O an, kelimeler konuşmaz; ama kalp bilir… Bilir ki, bu kadının elleri hayatı yoğurur, duaları gökleri titretir.

Anne, sadece bir kelime değil; bir ömürlük dua, bir ömrü adama sanatıdır.

Geceleri uykusuz kalır, ama sabah “yorgunum” demez. Karnın tok mu, üstün örtülü mü, canın sıkkın mı…

Her şeyden önce seni düşünür. Kimi zaman sesi sert çıkar, ama kalbi daima pamuktandır.

Gözlerinde biriken yaşlar, senin dertlerine çare bulamadığı zamandandır. Omzunda taşıdığı yük, sadece hayatın yükü değil; senin geleceğindir.

Ve bu yüzden… Cennet, annelerin ayakları altındadır. Çünkü o ayaklar nice yollardan geçmiş, nice sabırlarla yoğrulmuştur. O ayaklar, seni bebekken salladığı beşiğin başında sabahlara kadar beklemiştir. O ayaklar, senin ilk adımını attığında sevinçten titremiştir.

İşte bu yüzden her yıl bir gün ayrılmış annelere… Ama aslında, bir gün değil, bir ömür yetmez onları anmaya. Anneler Günü, annenin gözlerine biraz daha dikkatli bakmak, ellerini biraz daha sıkı tutmak içindir. Bir çiçekle, bir mektupla, bir içten sarılışla hatırlatmak içindir:
"Sen bu dünyanın değil, cennetin kokususun anne..."

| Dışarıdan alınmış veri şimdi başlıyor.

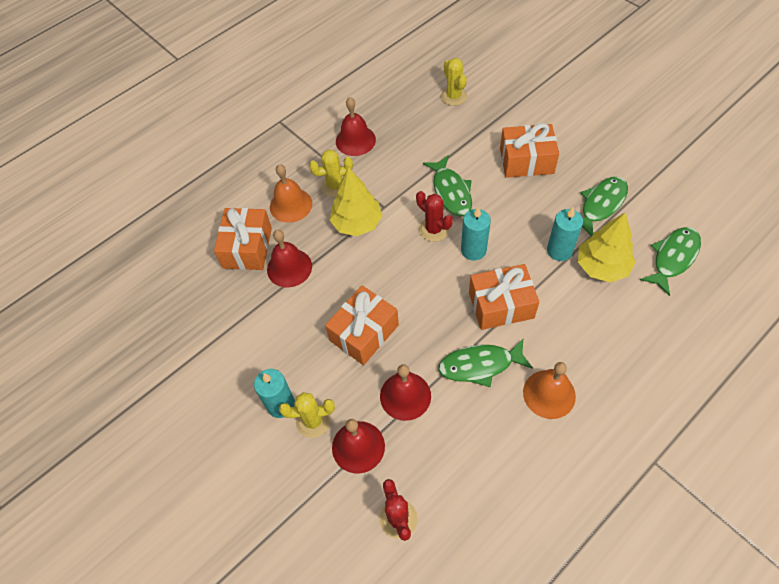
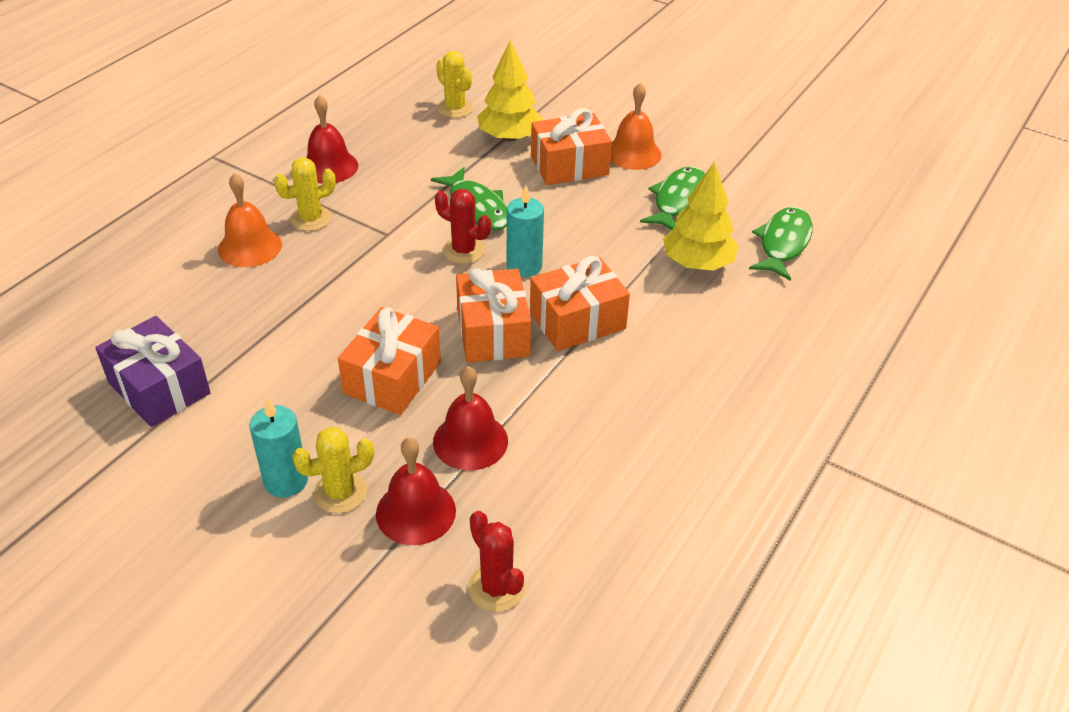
camera: 20 degrees left, 15 degrees down
orange gift [214,208,272,270] -> orange gift moved to [456,268,531,363]
red bell [267,230,312,288] -> none
yellow tree [330,167,383,236] -> yellow tree moved to [477,40,543,141]
green fish [438,339,533,387] -> none
orange bell [523,362,576,419] -> orange bell moved to [610,83,661,170]
turquoise candle [547,207,583,261] -> none
none -> purple gift [95,316,211,427]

Bugün hâlâ nefes alıyorsa annen, şükret. Koş sarıl ona. Çünkü bir annenin kokusu, ömrün boyunca duyduğun en huzurlu kokudur. Ve bir gün onun yokluğuyla sınandığında, anlarsın: Ne zaman başını yaslayacak bir omuz arasan, annenin yokluğu göğsünde en derin sızı olur.

Bu Anneler Günü’nde sadece bir hediye değil, bir dua gönder annene…

Yaşayanlara sıhhat, vefat edenlere rahmet dile. Mezar başında gözyaşına karışan dualar bile gecikmiş bir teşekkür yerine geçer.

Ama unutma; geç kalmadan sevdiğini söylemek, hayattaki en büyük kazançtır.

Cennet ayaklarının altındaysa bir annenin, başını eğmeden yürüyemezsin ona karşı. Onu üzmeden, onu unutmadan, onun kıymetini bilmeden geçirdiğin her gün, hayatından eksilen bir rahmettir.